MP41: Surgical Technology & Simulation: Training & Skills Assessment
MP41-09: Combining Video and Force Sensor Data within a Multilabel Multimodal Deep Learning Algorithm to Provide Automated Feedback for Robot Assisted Radical Prostatectomy Simulations
Sunday, May 15, 2022
10:30 AM – 11:45 AM
Location: Room 228
Patrick Saba*, Beilei Xu, Rachel Melnyk, Christopher Wanderling, Ahmed Ghazi, Rochester, NY
Introduction: Our approach in combining 3D printing and hydrogel casting allows us to create realistic robot assisted radical prostatectomy (RARP) simulations with force sensors embedded into the neurovascular bundles (NVB). We sought to develop an algorithm that combines video and sensor data to provide quantitative and objective feedback by automatically identifying and grading actions performed on a validated RARP simulation.
Methods: 531 data points corresponding to instrument interactions with the NVB (scissor cut, sharp dissection, blunt dissection, & traction) were segmented from expert simulations and synced endoscopic video and sensor readings were collected (Fig 1A). A severity grade, ranging from 1 (minimal) to 3 (severe injury), was assigned to each interaction.
80% of segments were chosen to train four Long Short-Term Memory (LSTM) recurrent neural networks. One LSTM was analyzed for each modality (video or sensor) and each task (identification or grading of actions) before a Multilabel Multimodal Deep Learning (MMDL) technique was used to fuse the individual LSTMs into a single algorithm. The remaining 20% were used to evaluate the MMDL combinations.
Results: Sensor and video data analysis alone were limited in their ability to accurately identify surgical actions while also quantifying their respective forces. The MMDLs that combined both data sets into one analyzation system were evaluated for accuracy, precision, and recall, to quantify fully correct, incorrect, or partially correct answers (actions could be correctly identified but simultaneously misrepresent the severity grade) (Fig 1B). Overall, the MMDL combination of all four LSTMs offered the best accuracy, precision, and recall (76.5%, 81.6%, 83.8%, respectively) for determining the action and their severity grade.

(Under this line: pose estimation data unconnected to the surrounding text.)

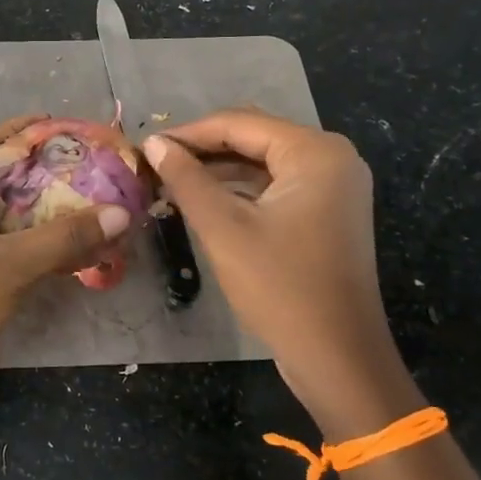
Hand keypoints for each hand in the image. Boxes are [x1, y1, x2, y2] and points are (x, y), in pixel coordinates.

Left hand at [0, 114, 129, 456]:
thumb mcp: (10, 264)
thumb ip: (66, 237)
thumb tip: (121, 213)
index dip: (14, 129)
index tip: (55, 125)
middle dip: (38, 172)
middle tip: (85, 169)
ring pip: (4, 217)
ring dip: (41, 212)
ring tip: (88, 206)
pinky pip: (6, 249)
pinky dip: (36, 246)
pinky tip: (72, 252)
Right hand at [144, 110, 418, 435]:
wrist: (336, 356)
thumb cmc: (279, 286)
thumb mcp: (223, 228)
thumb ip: (186, 179)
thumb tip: (153, 143)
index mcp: (314, 152)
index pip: (239, 123)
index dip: (187, 133)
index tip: (143, 147)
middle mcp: (331, 158)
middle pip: (253, 137)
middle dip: (202, 149)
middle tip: (154, 164)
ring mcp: (334, 186)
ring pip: (263, 162)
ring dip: (218, 170)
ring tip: (169, 181)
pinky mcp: (327, 212)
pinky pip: (275, 186)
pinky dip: (239, 190)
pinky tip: (202, 200)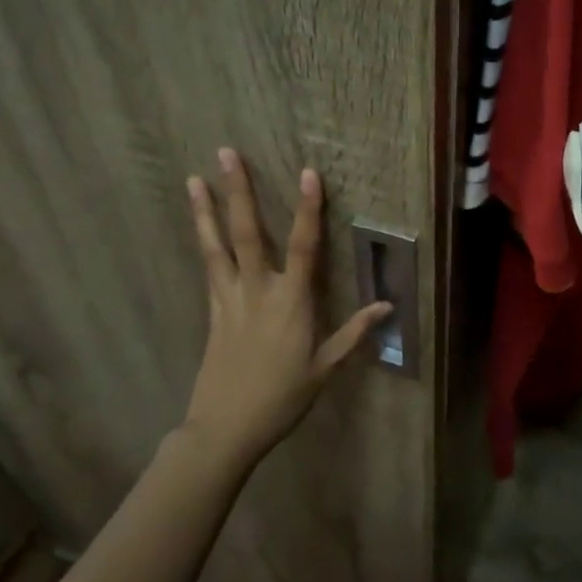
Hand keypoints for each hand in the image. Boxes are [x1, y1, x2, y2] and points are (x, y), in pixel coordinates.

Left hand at [181, 149, 391, 468]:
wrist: (225, 428)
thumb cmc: (282, 398)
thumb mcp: (325, 368)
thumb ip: (354, 333)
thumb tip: (387, 306)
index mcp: (291, 302)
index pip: (305, 246)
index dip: (309, 209)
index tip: (308, 173)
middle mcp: (257, 290)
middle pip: (248, 232)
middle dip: (239, 191)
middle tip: (225, 153)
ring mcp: (229, 299)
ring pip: (217, 246)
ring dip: (206, 210)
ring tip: (194, 179)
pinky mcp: (212, 311)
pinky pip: (209, 267)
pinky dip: (204, 241)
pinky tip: (200, 226)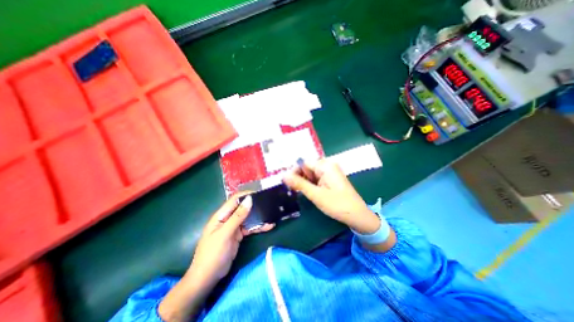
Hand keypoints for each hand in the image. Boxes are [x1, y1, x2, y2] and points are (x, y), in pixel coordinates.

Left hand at [156, 195, 272, 320]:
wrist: (207, 278)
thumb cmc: (213, 254)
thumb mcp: (225, 234)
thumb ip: (238, 216)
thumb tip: (249, 199)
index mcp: (222, 215)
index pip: (235, 199)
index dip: (247, 195)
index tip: (260, 194)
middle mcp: (228, 218)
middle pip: (243, 207)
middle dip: (255, 205)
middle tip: (269, 204)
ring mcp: (234, 227)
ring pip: (248, 218)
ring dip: (259, 217)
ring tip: (272, 215)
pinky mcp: (238, 235)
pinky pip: (250, 228)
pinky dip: (258, 227)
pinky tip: (268, 226)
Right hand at [282, 160, 379, 234]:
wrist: (357, 215)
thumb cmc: (337, 204)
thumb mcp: (316, 194)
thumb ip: (299, 184)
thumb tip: (283, 175)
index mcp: (325, 165)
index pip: (304, 163)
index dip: (294, 171)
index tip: (287, 183)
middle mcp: (328, 165)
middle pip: (307, 167)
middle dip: (299, 177)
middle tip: (293, 189)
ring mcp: (330, 172)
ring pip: (311, 173)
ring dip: (304, 181)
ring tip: (300, 192)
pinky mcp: (331, 179)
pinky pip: (317, 178)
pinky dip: (311, 184)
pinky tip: (309, 192)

Conclusions: MMDLs provide the basis for an automated and accurate method to identify and quantify instrument actions during RARP NVB dissection which can be used to develop procedure specific assessments and feedback for trainees (ex: quantifying positive/negative action occurrences and/or significant forces on the NVB leading to neuropraxia). This approach can ultimately lead to independent training during realistic RARP simulations.